Global powder prices peaked in this current cycle (in May 2013) with whole milk powder (WMP) prices reaching $5600 US/tonne. However, since April 2014, powder prices declined sharply due to increased production in key exporting countries such as the US, EU and New Zealand, some demand offset following very high prices, and a temporary quiet period of powder demand from China, due to build up of stocks.
The graph below shows global WMP prices and the higher price levels over the last seven years, increased volatility and what appears to be a three-year cycle emerging. WMP prices seem to be peaking every three years between US $4500 and $5600 per tonne.
Only 7 percent of global milk production (644 million tonnes) is traded each year, of which New Zealand accounts for one-third of the export volume.
This means the bulk of dairy product is consumed in the country or market it is produced and a good amount is milk (70 percent). However, traded milk products have a major impact on global milk prices.
Global milk production in 2014 has increased rapidly. New Zealand’s favourable pasture growing conditions increased production by 10 percent for the year ending May 2014.
Meanwhile, US production has accelerated, as low feed prices and high domestic milk prices have encouraged farmers to increase production.
US milk production has risen during the first eight months of 2014, a combined increase of 1.9 percent on the same period last year, adding to US dairy exports.
European milk production continues to be above last year’s. For the first six months of 2014, milk production increased a staggering 5.1 percent following favourable weather conditions (equivalent to 20 percent of New Zealand's annual production). Most of this increased production was processed into powders for export.
The Russian ban on dairy imports from a number of countries has put further pressure on dairy prices. For example, EU milk that would have been produced into cheese for Russia may be converted to another dairy product and consumed in a different market.
Milk production in China declined 6 percent in 2013, as some small farmers culled cows and exited the industry due to increased costs from compliance, forage prices, competing beef prices and foot and mouth disease.
In fact, cow numbers have reportedly declined 10 percent in 2013, adding to the reliance on imported powders.
Although the Chinese Government has introduced regulatory reforms, confidence in locally-sourced supplies of dairy products remains a concern.
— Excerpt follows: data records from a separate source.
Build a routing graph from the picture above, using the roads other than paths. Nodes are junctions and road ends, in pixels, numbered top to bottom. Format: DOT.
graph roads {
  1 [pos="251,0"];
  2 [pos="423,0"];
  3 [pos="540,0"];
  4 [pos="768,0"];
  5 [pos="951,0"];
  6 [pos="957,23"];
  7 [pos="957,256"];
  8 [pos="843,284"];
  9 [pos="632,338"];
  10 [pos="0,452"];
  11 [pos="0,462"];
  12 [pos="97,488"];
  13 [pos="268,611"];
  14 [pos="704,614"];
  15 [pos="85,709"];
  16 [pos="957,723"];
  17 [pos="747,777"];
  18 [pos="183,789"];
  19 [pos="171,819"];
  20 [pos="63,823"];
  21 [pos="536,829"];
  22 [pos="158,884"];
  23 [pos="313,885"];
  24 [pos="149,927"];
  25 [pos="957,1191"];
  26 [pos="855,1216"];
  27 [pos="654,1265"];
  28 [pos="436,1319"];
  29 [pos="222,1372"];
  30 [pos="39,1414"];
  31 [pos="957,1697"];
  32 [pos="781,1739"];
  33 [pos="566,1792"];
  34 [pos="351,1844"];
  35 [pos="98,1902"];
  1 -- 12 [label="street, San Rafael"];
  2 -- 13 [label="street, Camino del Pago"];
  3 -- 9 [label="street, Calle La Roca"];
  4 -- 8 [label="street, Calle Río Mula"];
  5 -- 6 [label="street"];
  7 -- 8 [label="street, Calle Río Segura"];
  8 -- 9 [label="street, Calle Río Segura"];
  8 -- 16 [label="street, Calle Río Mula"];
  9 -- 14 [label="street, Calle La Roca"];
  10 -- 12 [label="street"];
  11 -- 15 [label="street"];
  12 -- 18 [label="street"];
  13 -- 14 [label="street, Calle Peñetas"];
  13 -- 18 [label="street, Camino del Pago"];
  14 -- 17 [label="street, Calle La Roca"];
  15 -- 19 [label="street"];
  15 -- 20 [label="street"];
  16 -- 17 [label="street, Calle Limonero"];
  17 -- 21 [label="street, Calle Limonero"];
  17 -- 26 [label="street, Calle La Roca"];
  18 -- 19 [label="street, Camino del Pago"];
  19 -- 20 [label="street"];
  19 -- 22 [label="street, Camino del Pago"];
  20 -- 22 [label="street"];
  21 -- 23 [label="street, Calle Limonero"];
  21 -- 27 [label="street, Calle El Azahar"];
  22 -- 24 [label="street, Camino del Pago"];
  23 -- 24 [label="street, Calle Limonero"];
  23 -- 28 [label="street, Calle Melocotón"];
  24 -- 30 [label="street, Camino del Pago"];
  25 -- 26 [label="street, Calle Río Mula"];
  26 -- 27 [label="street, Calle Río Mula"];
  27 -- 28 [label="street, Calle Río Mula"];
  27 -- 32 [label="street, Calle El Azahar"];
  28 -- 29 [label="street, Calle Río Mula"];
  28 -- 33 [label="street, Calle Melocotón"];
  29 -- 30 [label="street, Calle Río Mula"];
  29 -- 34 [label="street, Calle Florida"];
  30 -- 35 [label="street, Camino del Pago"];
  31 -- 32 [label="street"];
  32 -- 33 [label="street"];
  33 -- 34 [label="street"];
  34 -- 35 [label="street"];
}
Consequently, consumers appear motivated to pay premium prices for imported products such as milk powder and milk (primarily UHT [ultra-heat treated]).
Demand for fresh milk in Asia and Central and South America has increased rapidly in the past decade, fuelling strong demand for dairy ingredients, such as milk powders.
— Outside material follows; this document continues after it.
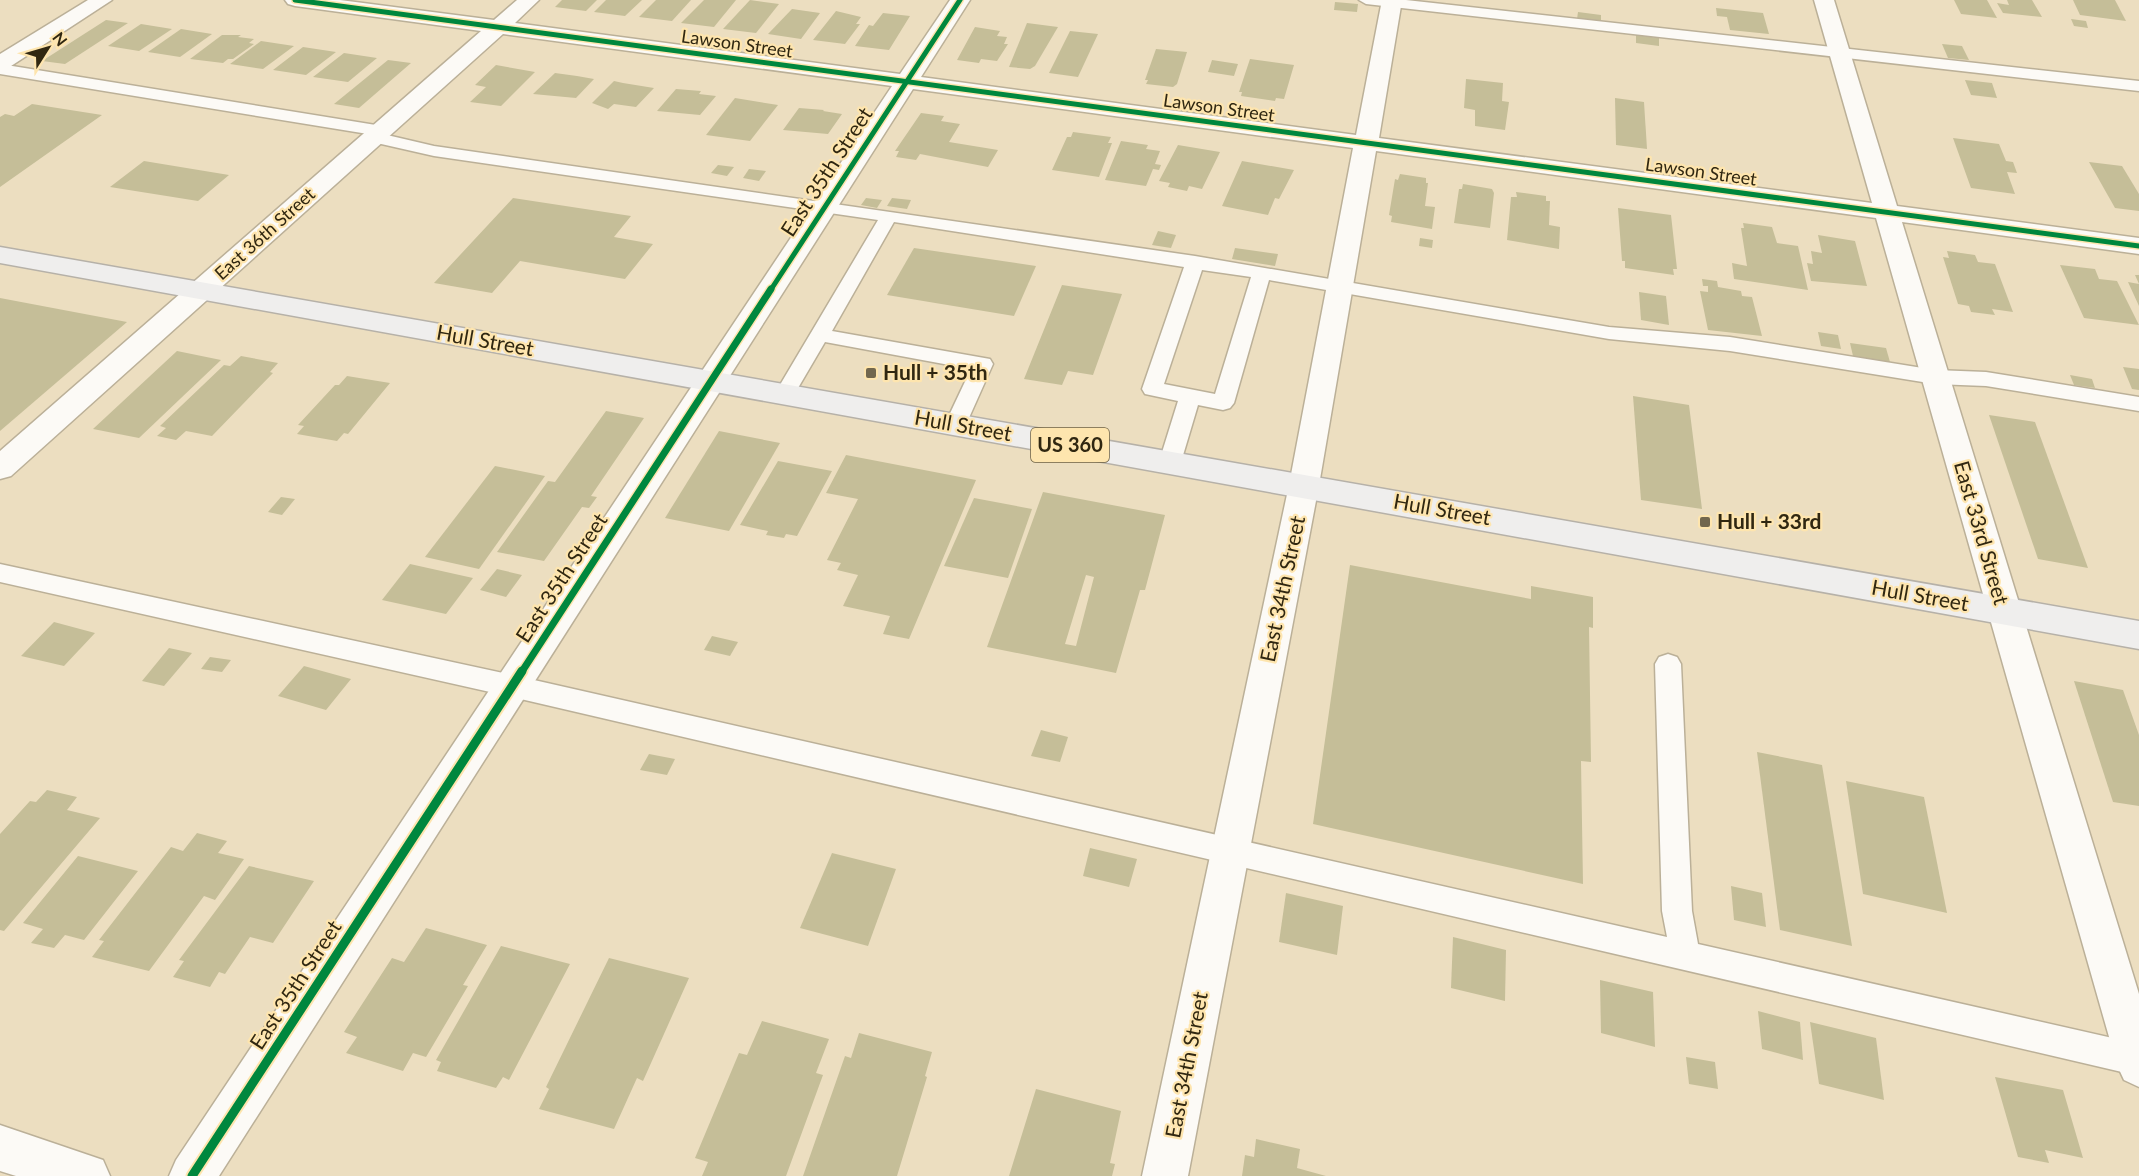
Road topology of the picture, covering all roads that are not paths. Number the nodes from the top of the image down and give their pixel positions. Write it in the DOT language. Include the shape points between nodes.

But demand for dairy has remained challenging in 2014, as most economies under-performed. China’s milk demand slowed as consumers’ responded to less rapid income growth and last year’s high prices. A build-up in powder stocks also impacted on China’s purchasing.
China’s per capita consumption of dairy products is only one-third of the world average, so this market has significant growth potential.
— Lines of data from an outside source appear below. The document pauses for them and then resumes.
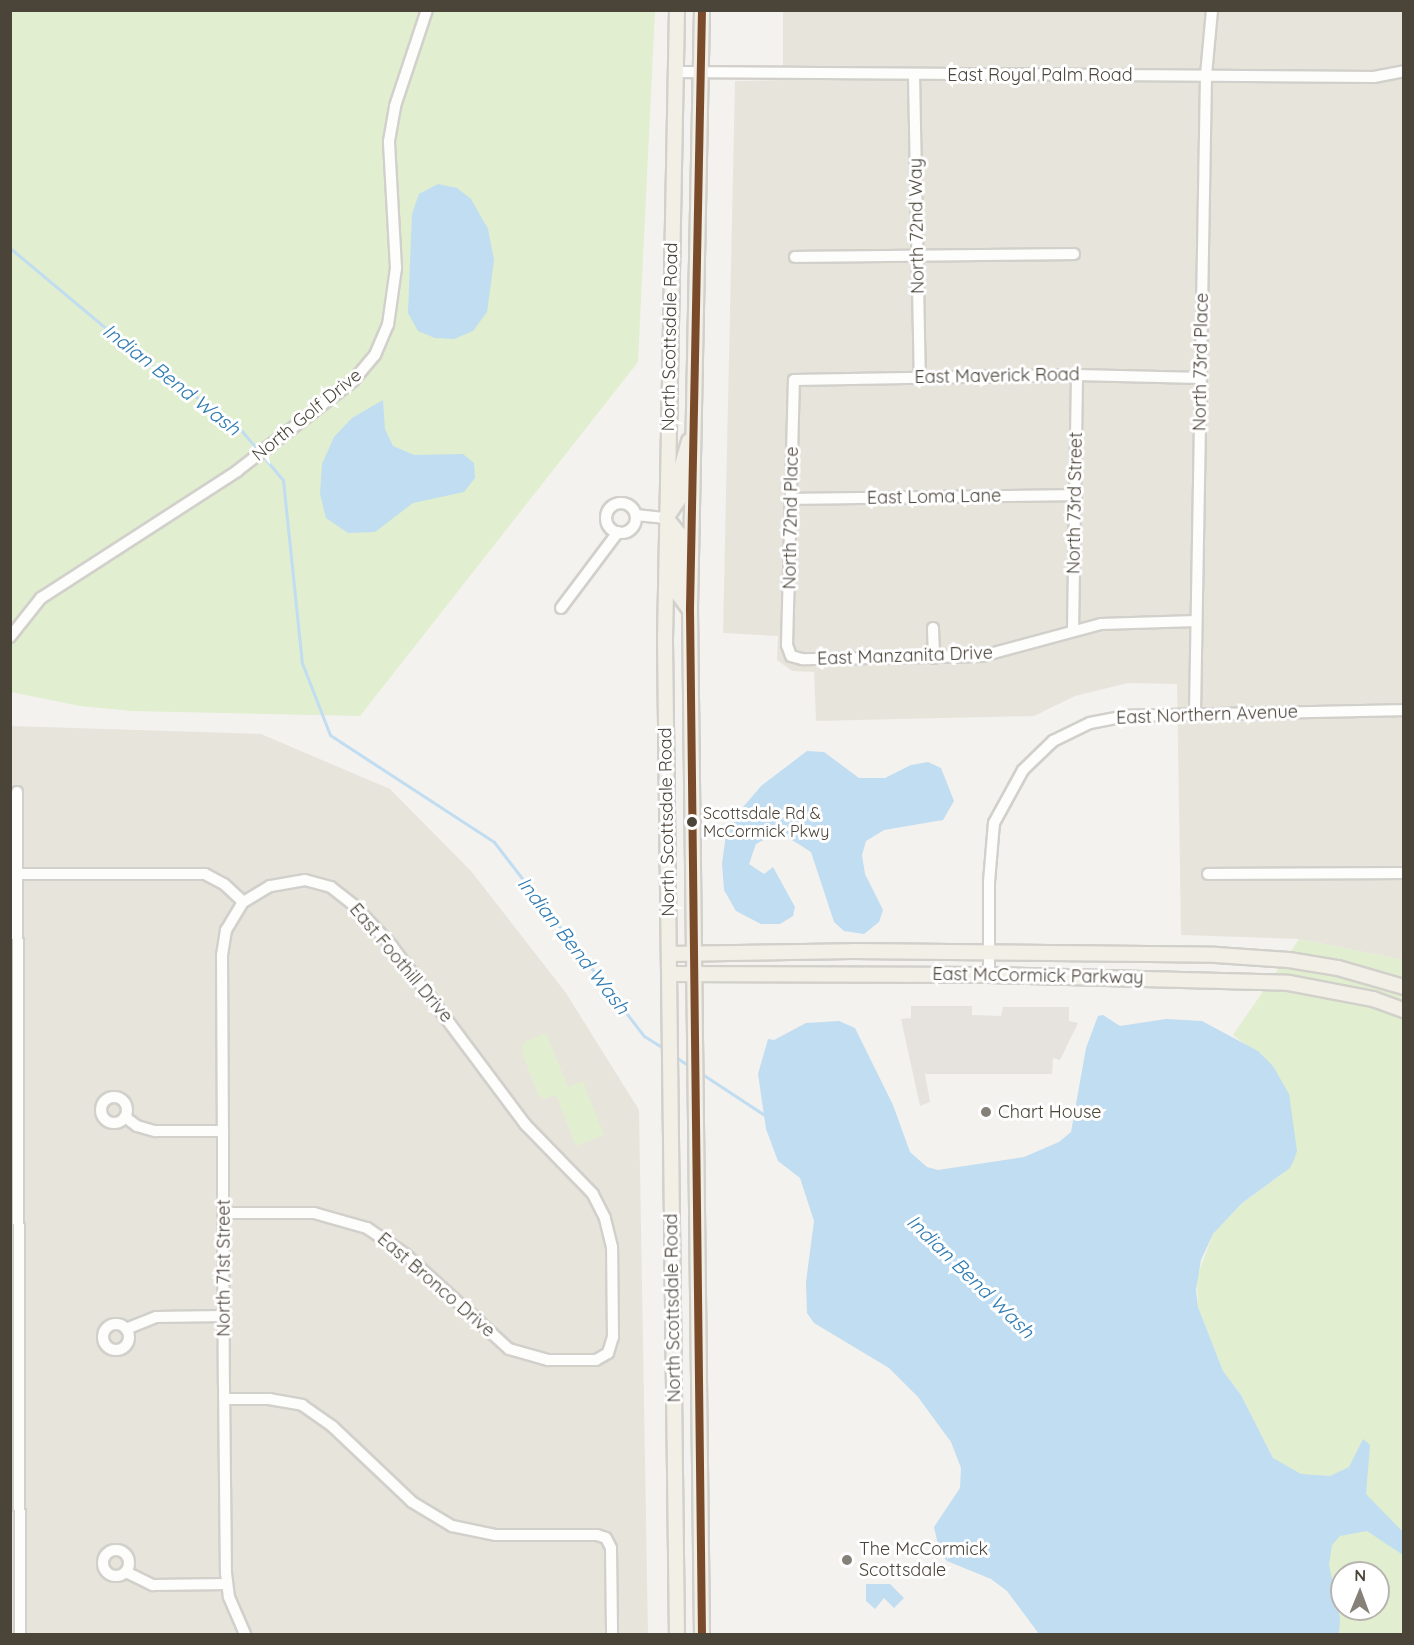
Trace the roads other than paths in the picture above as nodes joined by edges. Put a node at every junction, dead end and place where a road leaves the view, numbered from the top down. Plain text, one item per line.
1 (426, 10) edge
2 (677, 10) edge
3 (702, 10) edge
4 (1212, 10) edge
5 (1404, 71) edge
6 (676, 72) junction
7 (701, 73) junction
8 (914, 75) junction
9 (1206, 75) junction
10 (1074, 254) dead end
11 (918, 255) junction
12 (795, 257) dead end
13 (1077, 375) junction
14 (920, 377) junction
15 (1201, 378) junction
16 (794, 380) joint
17 (694, 421) junction
18 (1076, 495) junction
19 (792, 499) junction
20 (636, 515) junction
21 (666, 518) junction
22 (618, 532) junction
23 (561, 608) dead end
24 (690, 610) junction
25 (1196, 621) junction
26 (933, 628) dead end
27 (1073, 631) junction
28 (10, 637) edge
29 (791, 656) joint
30 (934, 658) junction
31 (1404, 710) edge
32 (1195, 713) junction
33 (16, 792) dead end
34 (1404, 873) edge
35 (15, 874) junction
36 (1208, 874) dead end
37 (243, 902) junction
38 (989, 952) junction
39 (694, 953) junction
40 (669, 954) junction
41 (694, 973) junction
42 (989, 975) junction
43 (668, 977) junction
44 (1381, 980) junction
45 (1404, 987) edge
46 (1373, 999) junction
47 (1404, 1010) edge
48 (125, 1118) dead end
49 (223, 1131) junction
50 (13, 1189) edge
51 (223, 1213) junction
52 (224, 1316) junction
53 (126, 1329) dead end
54 (608, 1353) joint
55 (225, 1399) junction
56 (15, 1462) edge
57 (126, 1572) dead end
58 (227, 1584) junction
59 (20, 1635) edge
60 (244, 1635) edge
61 (612, 1635) edge
62 (677, 1635) edge
63 (702, 1635) edge

1 - 28 street, North Golf Drive
2 - 6 main road, North Scottsdale Road
3 - 7 main road, North Scottsdale Road
4 - 9 street, North 73rd Place
5 - 9 street, East Royal Palm Road
6 - 7 street, East Royal Palm Road
6 - 21 main road, North Scottsdale Road
7 - 8 street, East Royal Palm Road
7 - 17 main road, North Scottsdale Road
8 - 9 street, East Royal Palm Road
8 - 11 street, North 72nd Way
9 - 15 street, North 73rd Place
10 - 11 street
11 - 12 street
11 - 14 street, North 72nd Way
13 - 14 street, East Maverick Road
13 - 15 street, East Maverick Road
13 - 18 street, North 73rd Street
14 - 16 street, East Maverick Road
15 - 25 street, North 73rd Place
16 - 19 street, North 72nd Place
17 - 21 main road
17 - 24 main road, North Scottsdale Road
18 - 19 street, East Loma Lane
18 - 27 street, North 73rd Street
19 - 29 street, North 72nd Place
20 - 21 street
20 - 22 street
20 - 22 street
21 - 24 main road
21 - 40 main road, North Scottsdale Road
22 - 23 street
24 - 39 main road, North Scottsdale Road
25 - 27 street, East Manzanita Drive
25 - 32 street, North 73rd Place
26 - 30 street
27 - 30 street, East Manzanita Drive
29 - 30 street, East Manzanita Drive
31 - 32 street, East Northern Avenue
32 - 38 street, East Northern Avenue
33 - 35 street
34 - 36 street
35 - 37 street
35 - 50 street
37 - 49 street, North 71st Street
37 - 54 street, East Foothill Drive
38 - 39 main road, East McCormick Parkway
38 - 42 street, East Northern Avenue
38 - 44 main road, East McCormick Parkway
39 - 40 main road, East McCormick Parkway
39 - 41 main road, North Scottsdale Road
40 - 43 main road, North Scottsdale Road
41 - 42 main road, East McCormick Parkway
41 - 43 main road, East McCormick Parkway
41 - 63 main road, North Scottsdale Road
42 - 46 main road, East McCormick Parkway
43 - 62 main road, North Scottsdale Road
44 - 45 main road, East McCormick Parkway
44 - 46 main road
46 - 47 main road, East McCormick Parkway
48 - 49 street
49 - 51 street, North 71st Street
50 - 56 street
51 - 52 street, North 71st Street
51 - 54 street, East Bronco Drive
52 - 53 street
52 - 55 street, North 71st Street
55 - 58 street, North 71st Street
55 - 61 street
56 - 59 street
57 - 58 street
58 - 60 street, North 71st Street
Over the next five years demand for dairy products looks positive, reflecting a continued shift to western diets in developing countries and rising incomes in the Middle East, North Africa, South East Asia and China.
The trade of dairy products is anticipated to increase to meet Asia’s growing demand, with most of this coming from existing exporters.
Based on the market situation with strong production growth in trading countries and current low grain prices worldwide, dairy product prices are unlikely to begin recovering until the second half of 2015, according to many market commentators.
This means farmers need to adjust from the record milk prices received last year to milk prices nearer $5/kg MS – i.e. survival mode.
The graph above shows the annual New Zealand dairy company payout (including dividend) for milksolids. The gap between the highs and the lows is widening. However, at $5.60, current milk payouts are still within the band of expectations.
Farmers need to prepare their businesses for continued milk price volatility.
Regardless of how low milk prices go, the message is clear – understand your farm business and determine what needs to be done to survive the tough times in order to enjoy the good times.
For many this means having a long-term plan and concentrating on the basics of farming.
Perhaps the next peak could be in 2016/17?